Of course, distracting attention from their own products does not come naturally to designers. Another strategy is to personalise the product. ‘We want users to feel proud. For example, you can allow someone to choose from two hundred snowboard helmets with different prints, or you can design a prosthesis on the basis of a personal interview. This ensures the user feels good about the product, and it reinforces the character of the user.’
Another product strategy involves the avoidance of confronting elements during use. As an example, Vaes holds up one of the cards showing an insulin syringe that is concealed inside a pen, but designers might also be able to make sure that users have to use the product as little as possible. ‘Let’s suppose we could make a dust mask with a built-in sensor that measures when the concentration of dust is very high, so that you need to wear the mask only when it is really necessary. This is also really nice – two Swedish designers built this cycling helmet into a kind of scarf. It’s actually an airbag that inflates over your head in the event of a fall.’

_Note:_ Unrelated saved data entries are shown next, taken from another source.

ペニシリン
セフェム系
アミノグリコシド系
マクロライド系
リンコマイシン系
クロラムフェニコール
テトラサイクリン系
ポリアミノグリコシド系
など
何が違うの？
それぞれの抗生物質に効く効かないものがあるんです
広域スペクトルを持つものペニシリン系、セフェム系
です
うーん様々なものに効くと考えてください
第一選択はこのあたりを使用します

Materials and new technologies can also be put to good use. An artificial leg can be made from lighter and stronger materials, for example, and a hearing aid can appear smaller if it is transparent. Finally, a designer can align the product with an accepted existing product. A familiar example is a hearing aid that is integrated into the frames of glasses or a helmet that is almost invisible under a hat.

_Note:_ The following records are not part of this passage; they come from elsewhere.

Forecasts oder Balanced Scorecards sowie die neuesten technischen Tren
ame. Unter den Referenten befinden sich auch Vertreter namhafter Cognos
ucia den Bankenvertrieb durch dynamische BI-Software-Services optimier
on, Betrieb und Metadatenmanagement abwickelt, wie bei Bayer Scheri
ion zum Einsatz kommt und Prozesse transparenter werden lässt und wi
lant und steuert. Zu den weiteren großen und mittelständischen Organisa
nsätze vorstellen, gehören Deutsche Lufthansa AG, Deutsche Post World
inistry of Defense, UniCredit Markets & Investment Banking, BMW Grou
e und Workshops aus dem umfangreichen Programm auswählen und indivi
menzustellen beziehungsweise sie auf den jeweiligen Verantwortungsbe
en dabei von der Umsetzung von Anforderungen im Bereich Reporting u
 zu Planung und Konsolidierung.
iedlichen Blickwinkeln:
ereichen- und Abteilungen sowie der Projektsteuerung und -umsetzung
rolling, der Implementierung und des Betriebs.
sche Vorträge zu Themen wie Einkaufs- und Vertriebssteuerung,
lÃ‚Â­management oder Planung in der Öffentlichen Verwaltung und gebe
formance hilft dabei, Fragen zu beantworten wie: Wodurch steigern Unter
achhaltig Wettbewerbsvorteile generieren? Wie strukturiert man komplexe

A second set is based on the principle of ‘user empowerment’. Here, designers make use of extra features that other users might be jealous of, like the blades of the bladerunner. ‘One student designed a mask where the filter was built into a toy figure that you could attach to the shoulder of a child, to their backpack for example. There is no additional functionality, but it makes the child feel stronger. Or you could add a pair of lips onto the mask. That kind of humorous, disarming touch can really help.
The third and final set of cards relates to cultural aspects. Vaes talks about how to launch a product, for example. ‘You can use famous cyclists to promote cycle helmets. You could also promote social integration. If you are designing a park bench, include a place that someone can put their wheeled walker or wheelchair under. Then they can actually participate in a conversation without people’s attention constantly being drawn to their wheelchair.’
Vaes is convinced that these design tools can help to reduce product-related stigma. Thinking back to his original design brief – a dust mask for asthmatic children – he would make the mask transparent. ‘That makes it more friendly, because then other children can see when their friend is smiling or laughing.’
Vaes would not incorporate the filter into the mask itself, so the mask does not get too heavy. ‘We can use a transparent tube passing over the shoulder to connect the mask to the filter unit, which is very compact, about the size of a Coke can. You can then put the filter unit inside a backpack, like a water bottle on a bike. You can also incorporate it in a fun way.’